Youtube video that describe this project: https://youtu.be/Uf4yLfONwjo
This package is desinged to look for G-quadruplexes (G4s) in a genome or a list of genomes in terms where are they and whether they are enriched in the gene regulation region.
Three types of files are needed to use this package:
- The genome of interest in fasta format. All genomes are in the genomes folder under the root directory.
- The genome annotation file in GFF3 format. All GFF3 are in the gff_files folder under the root directory.
- All G4s found in the genome by Quadparser in bed format.
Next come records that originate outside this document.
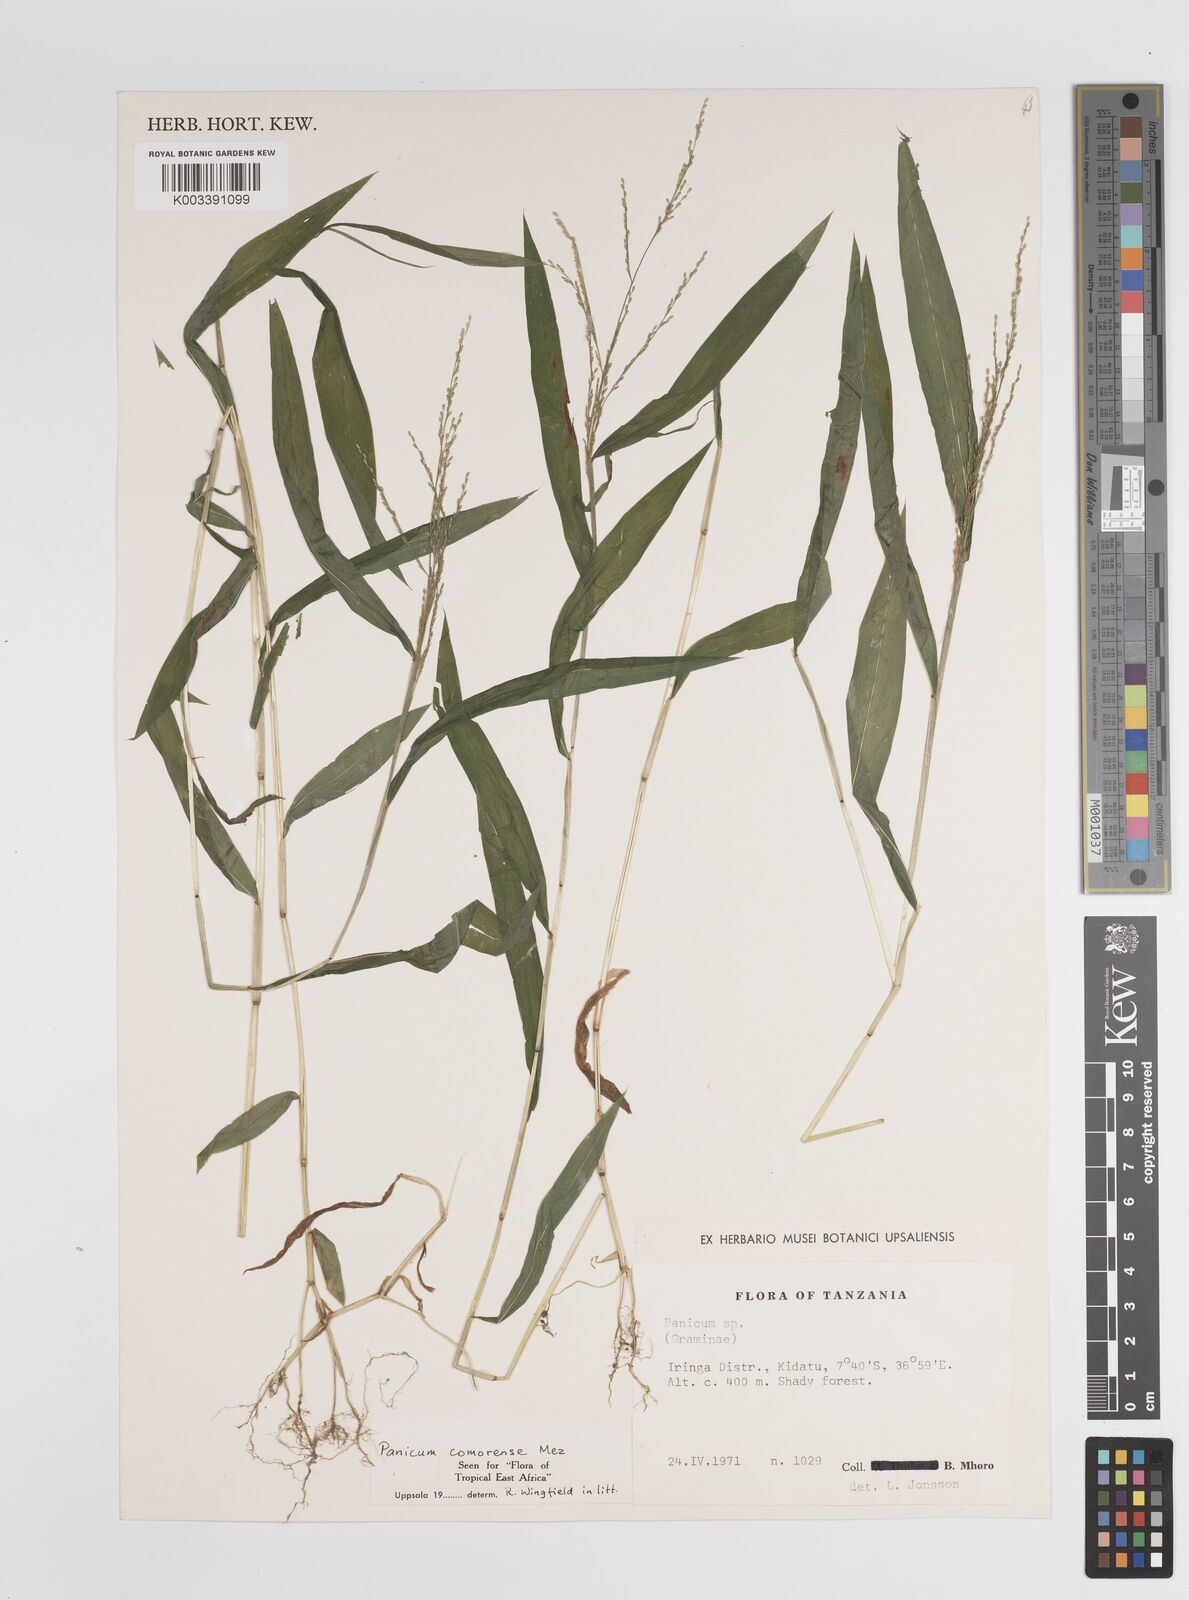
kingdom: Plantae
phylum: Tracheophyta
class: Liliopsida
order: Poales
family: Poaceae
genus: Panicum
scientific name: Panicum comorense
All G4 bed files are in the all_G4 foler under the root directory.
Environment and modules required for this package:
- This package is developed under PYTHON 2.7. But it should also work with PYTHON 3.7 with minor changes.
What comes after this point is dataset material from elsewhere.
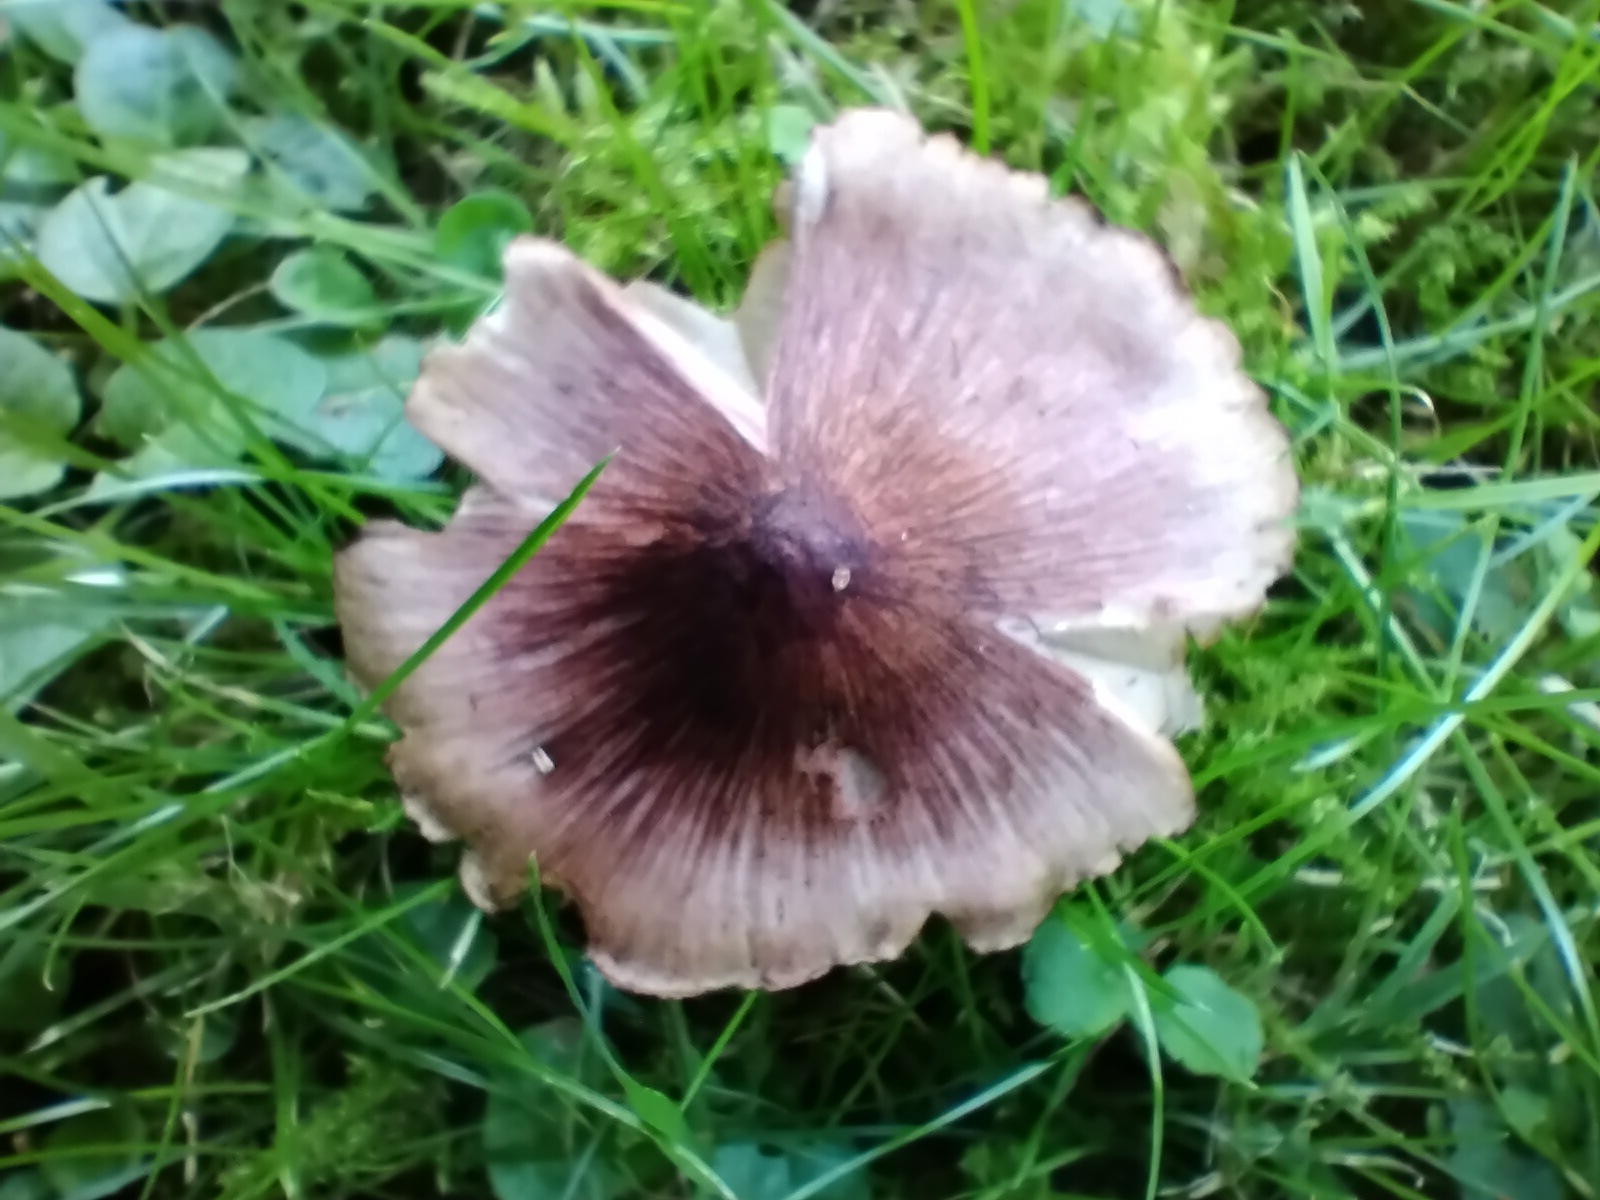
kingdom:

- All the package required: pandas, numpy, OS, gzip, pybedtools, re, matplotlib, holoviews, jupyter, and notebook.
Modules in this package: There are three modules in this package: clean_up_files.py has functions to prepare and clean up files required in this package. gff_g4_functions.py has most of the functions to look for G4s in different genomic elements. g4_genome.py has two classes designed to deal with genome file and G4 bed file to find the most popular G4s and G4 density in the genome of interest.
Instructions: the D_thermus notebook contains a step by step instructions to use this package. base_dir which is the directory to the root directory (where all the files are stored) is needed for this module.
Due to the sizes of all the files, original files required for the D_thermus notebook are not uploaded. But all the results are uploaded to the results folder.
Questions asked in this package:
-
Does different genus of bacteria have different G4 density (number of G4s per million base pairs)? This question can be answered by loading both genome sequence (fasta file) and list of G4s in the genome in to G4_genome class. The G4_genome class has properties such as GC_percentage, G4_density, and most popular G4s.
-
Is G4s enriched in any genomic element such as around TSS (transcription start site) region? This question was approached by different functions in gff_G4_functions to calculate the percentage of G4s in the coding regions and around TSS regions.